All of this can happen so quickly that a cluster manager (such as Apache YARN) is unable to detect this failure and take its own corrective action. Moreover, Apache Spark is unable to directly communicate failures to YARN as this is a potential denial-of-service vector.
To solve this problem, Cloudera engineering worked closely with the Apache Spark community to enhance the scheduler with a blacklist to enhance the scheduler’s ability to track failures, using a blacklist. The blacklist is a software mechanism that maintains a record of executors and hosts that have had prior failures.
When a task fails on an executor, the blacklist tracks which executor – and which host – was associated with the failure. After a certain number of failures, two by default, the scheduler will no longer schedule work on that node or host. Optionally, the scheduler can kill a failing executor, or even kill all the failing executors on a particular host.
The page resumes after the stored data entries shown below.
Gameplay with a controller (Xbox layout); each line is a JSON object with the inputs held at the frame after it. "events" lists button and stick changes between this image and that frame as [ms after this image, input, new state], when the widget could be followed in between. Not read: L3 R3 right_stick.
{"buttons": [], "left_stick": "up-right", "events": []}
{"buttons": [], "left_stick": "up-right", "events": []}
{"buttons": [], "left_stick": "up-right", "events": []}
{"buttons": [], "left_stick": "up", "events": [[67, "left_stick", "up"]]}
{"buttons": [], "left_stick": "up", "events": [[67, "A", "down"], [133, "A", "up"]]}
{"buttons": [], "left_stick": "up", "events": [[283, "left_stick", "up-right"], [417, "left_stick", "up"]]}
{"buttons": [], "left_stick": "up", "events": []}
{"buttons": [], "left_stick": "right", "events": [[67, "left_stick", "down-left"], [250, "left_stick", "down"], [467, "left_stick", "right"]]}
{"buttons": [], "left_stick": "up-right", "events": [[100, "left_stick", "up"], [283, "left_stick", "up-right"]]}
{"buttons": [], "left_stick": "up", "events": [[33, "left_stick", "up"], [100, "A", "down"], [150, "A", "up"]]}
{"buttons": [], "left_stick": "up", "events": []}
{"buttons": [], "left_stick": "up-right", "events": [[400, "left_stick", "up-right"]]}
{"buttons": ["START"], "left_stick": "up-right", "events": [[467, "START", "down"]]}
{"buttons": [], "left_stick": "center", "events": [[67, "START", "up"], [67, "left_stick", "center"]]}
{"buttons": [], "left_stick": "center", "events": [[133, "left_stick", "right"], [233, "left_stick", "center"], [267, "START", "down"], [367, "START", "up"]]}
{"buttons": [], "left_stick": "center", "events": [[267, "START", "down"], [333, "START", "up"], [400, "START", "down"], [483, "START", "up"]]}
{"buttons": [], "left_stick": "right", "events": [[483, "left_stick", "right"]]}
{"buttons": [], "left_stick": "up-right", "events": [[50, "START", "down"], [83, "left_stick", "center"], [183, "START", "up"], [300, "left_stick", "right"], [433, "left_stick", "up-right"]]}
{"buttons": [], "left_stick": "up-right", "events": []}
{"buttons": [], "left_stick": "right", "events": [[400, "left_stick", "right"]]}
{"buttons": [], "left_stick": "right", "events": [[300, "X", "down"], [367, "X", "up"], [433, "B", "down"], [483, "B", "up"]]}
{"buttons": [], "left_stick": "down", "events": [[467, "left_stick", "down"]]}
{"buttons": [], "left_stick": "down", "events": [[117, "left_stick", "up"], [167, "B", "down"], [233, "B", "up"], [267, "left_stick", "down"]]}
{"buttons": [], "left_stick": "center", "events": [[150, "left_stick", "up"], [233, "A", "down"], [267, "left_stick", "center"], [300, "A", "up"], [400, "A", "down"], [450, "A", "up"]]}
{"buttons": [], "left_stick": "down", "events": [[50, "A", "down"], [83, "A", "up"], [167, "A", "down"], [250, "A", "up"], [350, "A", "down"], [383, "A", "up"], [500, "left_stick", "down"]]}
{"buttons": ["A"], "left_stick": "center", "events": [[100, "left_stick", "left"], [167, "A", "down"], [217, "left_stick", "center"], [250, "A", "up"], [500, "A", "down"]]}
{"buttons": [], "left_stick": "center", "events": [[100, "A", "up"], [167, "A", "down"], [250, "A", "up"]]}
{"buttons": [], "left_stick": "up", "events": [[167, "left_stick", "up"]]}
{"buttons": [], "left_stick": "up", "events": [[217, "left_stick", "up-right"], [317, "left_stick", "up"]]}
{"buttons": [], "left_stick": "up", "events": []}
Please see the “Configuration” section below for further details.
The blacklist feature allows for configuration of the number of retries for a task, the number of failures before a resource is no longer available for scheduling, the amount of time a blacklist entry is valid, and whether or not to attempt to kill blacklisted resources.
Starting in Apache Spark 2.2 and Cloudera’s release of Apache Spark 2.1, the Apache Spark Web UI is able to communicate the “blacklisted” state to an end user. The scheduler also prints log messages when the blacklist is updated, and when a scheduling decision takes the contents of the blacklist into consideration. The screenshot below demonstrates this feature.
Spark application UI demonstrating the new “blacklisted” state in the Summary and Executors views.
Conclusion: Node with Failing Disk
As we discussed in the Problem Description, without the blacklist mechanism, a single node with a single failing disk could cause an entire Spark job to grind to a halt by hitting a series of edge cases. Here, we walk through the same scenario, with the blacklist mechanism enabled.
Steps 1, 2, and 3 proceed as before. The change comes with Step 4:
- After encountering the failure repeatedly, the driver decides that this executor and/or this node is unreliable. The driver removes the executor or node from the pool of available compute resources, and retries the task somewhere else. It likely succeeds and the user’s job continues transparently.
We’re replaced an application failure with an error that is recovered transparently to the user.
As of this writing, the following configuration keys will enable or alter the blacklist mechanism:
spark.blacklist.enabled – set to True to enable the blacklist.
spark.blacklist.task.maxTaskAttemptsPerExecutor (1 by default)
spark.blacklist.task.maxTaskAttemptsPerNode (2 by default)
spark.blacklist.application.maxFailedTasksPerExecutor (2 by default)
spark.blacklist.stage.maxFailedTasksPerExecutor (2 by default)
spark.blacklist.application.maxFailedExecutorsPerNode (2 by default)
spark.blacklist.stage.maxFailedExecutorsPerNode (2 by default)
spark.blacklist.timeout (not set by default)
spark.blacklist.killBlacklistedExecutors (false by default)
For additional details on how to configure this updated blacklisting mechanism, please consult the documentation provided with your version of Apache Spark.
This was a community effort. Imran Rashid, Tom Graves, and Kay Ousterhout were all instrumental in this fix. Mark Hamstra, Saisai Shao, Wei Mao, Mridul Muralidharan, and the author were involved in design discussions and code reviews as well.
For definitions of the terms driver, executor, host, job, lineage, locality, node, scheduler, and task, please consult the Apache Spark documentation at http://spark.apache.org/docs/latest/index.html, or the documentation provided with your version of Spark.
[SPARK-8425] is the primary bug for blacklisting upstream, and details how the design of the blacklist mechanism evolved over time to its final state.
The Design Document for the Blacklist Mechanism describes out, in more detail, the scenarios that we needed to balance in the design process of the blacklist.